8. Accounts Receivable/Rail Car Leases/Termination of Contract. Renewable Products shall do all billing in regard to the sale of Ethanol pursuant to this Agreement, collect all receivables and be responsible for any delinquent accounts. All risks associated with accounts receivable shall be borne by Renewable Products. Renewable Products will lease railcars to be used by Member and all lease costs will be included in the calculation of Direct Ethanol Distribution Expense. If this Agreement is terminated for any reason the lease for the railcars leased by Renewable Products for the transport of Member’s Ethanol may be assigned to Member at the sole option of Renewable Products. In such case Member shall assume the lease and shall be obligated to the terms and conditions of said lease. Renewable Products shall provide Member the opportunity to review and approve the terms and conditions of any such railcar lease as well as the terms and conditions of any amendments or modifications to any such railcar lease before Renewable Products first executes the same. The parties understand that the assignment of the lease is subject to the approval of the lessor of the railcars.
9. No “Take or Pay” The parties agree that this is not a “take or pay contract” and that Renewable Products’ liability is limited to payment for Ethanol delivered by Member pursuant to this Agreement.
10. Term. The term of this Agreement shall commence on the Effective Date and
shall continue so long as Member remains a member of Renewable Products.
11. Termination. This Agreement may be terminated under the circumstances set out below.

####

## Given problem A
Answer these questions using the contract excerpt:
(i) Which party bears all risks associated with accounts receivable?
(ii) To what is Renewable Products' liability limited?
(iii) For how long does the term of the Agreement continue?
## Given problem B
Edit every one of the notation rows by replacing "\tempo 160" with "\tempo 120", and leave the rest of each row unchanged.
The contract excerpt and the rows that follow are unrelated to each other.

####

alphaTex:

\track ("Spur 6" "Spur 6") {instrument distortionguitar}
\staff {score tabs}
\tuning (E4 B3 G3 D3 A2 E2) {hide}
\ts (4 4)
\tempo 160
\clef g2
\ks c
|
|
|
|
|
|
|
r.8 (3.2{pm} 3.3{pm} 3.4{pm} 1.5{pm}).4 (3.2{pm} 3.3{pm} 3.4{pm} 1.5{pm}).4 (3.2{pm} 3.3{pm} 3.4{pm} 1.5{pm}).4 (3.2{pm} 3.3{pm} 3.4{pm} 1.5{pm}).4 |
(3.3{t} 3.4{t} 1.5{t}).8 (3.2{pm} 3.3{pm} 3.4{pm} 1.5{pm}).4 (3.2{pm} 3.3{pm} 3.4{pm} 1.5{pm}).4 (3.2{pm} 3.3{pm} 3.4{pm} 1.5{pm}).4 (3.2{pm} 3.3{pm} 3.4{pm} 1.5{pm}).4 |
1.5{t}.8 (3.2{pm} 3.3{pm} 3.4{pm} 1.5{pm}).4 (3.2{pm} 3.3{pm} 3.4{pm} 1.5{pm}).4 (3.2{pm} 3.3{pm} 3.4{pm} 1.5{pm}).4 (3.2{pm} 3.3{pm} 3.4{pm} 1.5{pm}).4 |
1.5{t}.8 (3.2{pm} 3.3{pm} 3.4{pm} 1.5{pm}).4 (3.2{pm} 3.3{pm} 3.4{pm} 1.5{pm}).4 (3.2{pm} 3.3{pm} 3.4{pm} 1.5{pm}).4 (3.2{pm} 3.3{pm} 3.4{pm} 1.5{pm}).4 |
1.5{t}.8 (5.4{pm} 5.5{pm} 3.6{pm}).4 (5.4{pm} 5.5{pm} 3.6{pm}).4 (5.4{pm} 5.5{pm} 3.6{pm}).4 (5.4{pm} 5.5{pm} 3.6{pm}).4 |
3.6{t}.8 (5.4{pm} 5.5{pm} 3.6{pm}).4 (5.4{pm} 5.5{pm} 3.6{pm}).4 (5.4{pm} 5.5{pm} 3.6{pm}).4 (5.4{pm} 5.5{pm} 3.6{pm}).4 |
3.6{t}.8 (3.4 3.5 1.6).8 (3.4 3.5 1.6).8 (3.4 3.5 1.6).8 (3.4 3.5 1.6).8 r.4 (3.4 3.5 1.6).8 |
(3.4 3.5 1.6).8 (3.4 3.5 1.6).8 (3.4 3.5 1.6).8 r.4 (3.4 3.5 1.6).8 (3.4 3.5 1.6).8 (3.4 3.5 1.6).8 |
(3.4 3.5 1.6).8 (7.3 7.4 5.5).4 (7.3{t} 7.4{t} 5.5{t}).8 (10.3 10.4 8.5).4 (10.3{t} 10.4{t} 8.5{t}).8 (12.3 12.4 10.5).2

####

## Final answer A
(i) Renewable Products.
(ii) Payment for Ethanol delivered by Member pursuant to this Agreement.
(iii) So long as Member remains a member of Renewable Products.

## Final answer B
alphaTex:

\track ("Spur 6" "Spur 6") {instrument distortionguitar}
\staff {score tabs}
\tuning (E4 B3 G3 D3 A2 E2) {hide}
\ts (4 4)
\tempo 120
\clef g2
\ks c
|
|
|
|
|
|
|
r.8 (3.2{pm} 3.3{pm} 3.4{pm} 1.5{pm}).4 (3.2{pm} 3.3{pm} 3.4{pm} 1.5{pm}).4 (3.2{pm} 3.3{pm} 3.4{pm} 1.5{pm}).4 (3.2{pm} 3.3{pm} 3.4{pm} 1.5{pm}).4 |
(3.3{t} 3.4{t} 1.5{t}).8 (3.2{pm} 3.3{pm} 3.4{pm} 1.5{pm}).4 (3.2{pm} 3.3{pm} 3.4{pm} 1.5{pm}).4 (3.2{pm} 3.3{pm} 3.4{pm} 1.5{pm}).4 (3.2{pm} 3.3{pm} 3.4{pm} 1.5{pm}).4 |
1.5{t}.8 (3.2{pm} 3.3{pm} 3.4{pm} 1.5{pm}).4 (3.2{pm} 3.3{pm} 3.4{pm} 1.5{pm}).4 (3.2{pm} 3.3{pm} 3.4{pm} 1.5{pm}).4 (3.2{pm} 3.3{pm} 3.4{pm} 1.5{pm}).4 |
1.5{t}.8 (3.2{pm} 3.3{pm} 3.4{pm} 1.5{pm}).4 (3.2{pm} 3.3{pm} 3.4{pm} 1.5{pm}).4 (3.2{pm} 3.3{pm} 3.4{pm} 1.5{pm}).4 (3.2{pm} 3.3{pm} 3.4{pm} 1.5{pm}).4 |
1.5{t}.8 (5.4{pm} 5.5{pm} 3.6{pm}).4 (5.4{pm} 5.5{pm} 3.6{pm}).4 (5.4{pm} 5.5{pm} 3.6{pm}).4 (5.4{pm} 5.5{pm} 3.6{pm}).4 |
3.6{t}.8 (5.4{pm} 5.5{pm} 3.6{pm}).4 (5.4{pm} 5.5{pm} 3.6{pm}).4 (5.4{pm} 5.5{pm} 3.6{pm}).4 (5.4{pm} 5.5{pm} 3.6{pm}).4 |
3.6{t}.8 (3.4 3.5 1.6).8 (3.4 3.5 1.6).8 (3.4 3.5 1.6).8 (3.4 3.5 1.6).8 r.4 (3.4 3.5 1.6).8 |
(3.4 3.5 1.6).8 (3.4 3.5 1.6).8 (3.4 3.5 1.6).8 r.4 (3.4 3.5 1.6).8 (3.4 3.5 1.6).8 (3.4 3.5 1.6).8 |
(3.4 3.5 1.6).8 (7.3 7.4 5.5).4 (7.3{t} 7.4{t} 5.5{t}).8 (10.3 10.4 8.5).4 (10.3{t} 10.4{t} 8.5{t}).8 (12.3 12.4 10.5).2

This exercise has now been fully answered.